本申请的描述中,除非另有明确的限定,设置、安装、连接等词语应做广义理解,所属技术领域技术人员可以结合技术方案的具体内容合理确定上述词语在本申请中的具体含义。
需要说明的是,虽然在装置示意图中进行了功能模块划分,在流程图中示出了逻辑顺序,但是在某些情况下,可以以不同于装置中的模块划分,或流程图中的顺序执行所示出或描述的步骤。说明书和权利要求书及上述附图中的术语“第一”、“第二”等是用于区别类似的对象,而不必用于描述特定的顺序或先后次序。
首先,对本申请中涉及的若干名词进行解析:
人工智能(Artificial Intelligence,AI):是研究、开发用于模拟、延伸和扩展人的智能的理论、方法、技术及应用系统的一门新的技术科学;人工智能是计算机科学的一个分支,人工智能企图了解智能的实质,并生产出一种新的能以人类智能相似的方式做出反应的智能机器,该领域的研究包括机器人、语言识别、图像识别、自然语言处理和专家系统等。人工智能可以对人的意识、思维的信息过程的模拟。人工智能还是利用数字计算机或者数字计算机控制的机器模拟、延伸和扩展人的智能,感知环境、获取知识并使用知识获得最佳结果的理论、方法、技术及应用系统。

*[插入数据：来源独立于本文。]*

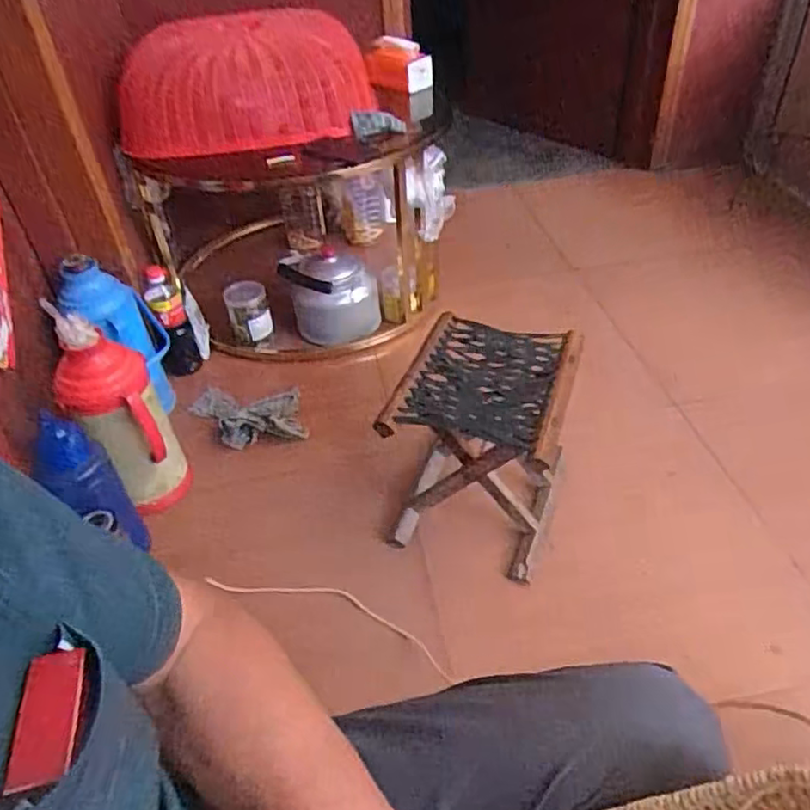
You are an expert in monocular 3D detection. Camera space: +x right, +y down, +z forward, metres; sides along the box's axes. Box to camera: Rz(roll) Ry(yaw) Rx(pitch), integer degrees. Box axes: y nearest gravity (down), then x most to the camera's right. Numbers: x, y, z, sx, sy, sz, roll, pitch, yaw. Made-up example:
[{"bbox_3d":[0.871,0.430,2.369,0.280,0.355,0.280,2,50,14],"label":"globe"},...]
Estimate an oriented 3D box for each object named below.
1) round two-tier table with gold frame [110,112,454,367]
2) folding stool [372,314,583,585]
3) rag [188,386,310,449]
[{"bbox_3d":[-0.243,-0.470,1.672,0.630,0.491,0.683,-3,41,2],"label":"round two-tier table with gold frame"},{"bbox_3d":[0.134,0.071,1.142,0.257,0.312,0.291,11,44,17],"label":"folding stool"},{"bbox_3d":[-0.346,0.015,1.432,0.240,0.073,0.217,-11,42,-7],"label":"rag"}]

自然语言处理(Natural Language Processing,NLP):NLP用计算机来处理、理解以及运用人类语言(如中文、英文等),NLP属于人工智能的一个分支,是计算机科学与语言学的交叉学科,又常被称为计算语言学。自然语言处理包括语法分析、语义分析、篇章理解等。自然语言处理常用于机器翻译、手写体和印刷体字符识别、语音识别及文语转换、信息检索、信息抽取与过滤、文本分类与聚类、舆情分析和观点挖掘等技术领域,它涉及与语言处理相关的数据挖掘、机器学习、知识获取、知识工程、人工智能研究和与语言计算相关的语言学研究等。

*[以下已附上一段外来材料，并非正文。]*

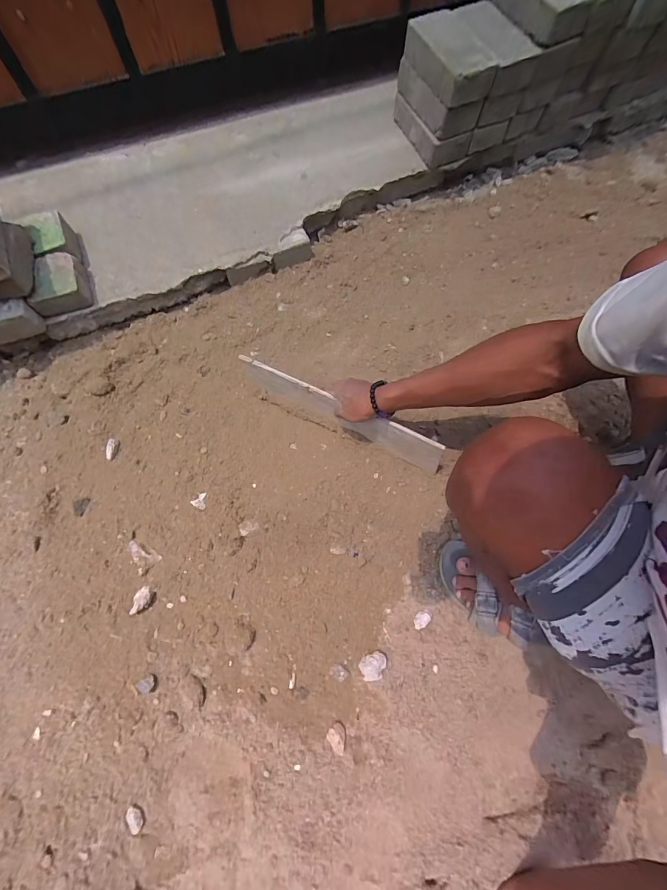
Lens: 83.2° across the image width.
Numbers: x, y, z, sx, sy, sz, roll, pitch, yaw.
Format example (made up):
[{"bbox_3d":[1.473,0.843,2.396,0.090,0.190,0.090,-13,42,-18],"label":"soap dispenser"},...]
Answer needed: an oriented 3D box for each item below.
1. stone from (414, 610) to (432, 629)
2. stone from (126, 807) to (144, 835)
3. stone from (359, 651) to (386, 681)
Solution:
[{"bbox_3d":[0.137,0.267,0.576,0.033,0.012,0.019,-40,67,-17],"label":"stone"},{"bbox_3d":[-0.260,0.490,0.490,0.019,0.004,0.029,-36,65,-19],"label":"stone"},{"bbox_3d":[0.058,0.322,0.546,0.038,0.021,0.034,-18,62,-6],"label":"stone"}]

信息抽取(Information Extraction,NER):从自然语言文本中抽取指定类型的实体、关系、事件等事实信息,并形成结构化数据输出的文本处理技术。信息抽取是从文本数据中抽取特定信息的一种技术。文本数据是由一些具体的单位构成的,例如句子、段落、篇章,文本信息正是由一些小的具体的单位构成的,例如字、词、词组、句子、段落或是这些具体的单位 的组合。抽取文本数据中的名词短语、人名、地名等都是文本信息抽取,当然,文本信息抽取技术所抽取的信息可以是各种类型的信息。
相关技术中,目标检测是计算机视觉和数字图像处理领域的一个热门方向,广泛应用于人工智能、机器人导航、智能视频监控、工业检测、航空航天等诸多领域;同时目标检测也是许多视觉任务需要的一个前序算法,对后续的人脸识别、步态识别、人群计数、实例分割等任务起着至关重要的作用。由于深度学习的广泛运用,目标检测算法得到了较为快速的发展。基于深度学习的目标检测算法主要分为(1)两阶段目标检测:第一阶段先产生候选区域,包含目标大概的位置信息,然后第二阶段对候选区域进行分类和位置精修;(2)单阶段目标检测:直接生成物体的类别概率和对应位置坐标值。相比于两阶段的算法,现有的单阶段算法不需要生成候选区,整体流程更简单,速度更快,但是准确率不够高;而两阶段算法保证准确率的情况下速度又不够快;且现有的目标检测算法的网络参数数量都比较大,实际应用中依赖服务器等大型计算机上才能达到实时检测目标的效果,但是当将网络结构移植到手机等嵌入式设备时却难以达到该效果,因为嵌入式设备的处理器性能远不如服务器。
基于此,本申请实施例提供了一种目标检测模型的建立方法、应用方法、设备、装置及介质,能够有效提升嵌入式设备目标检测效率。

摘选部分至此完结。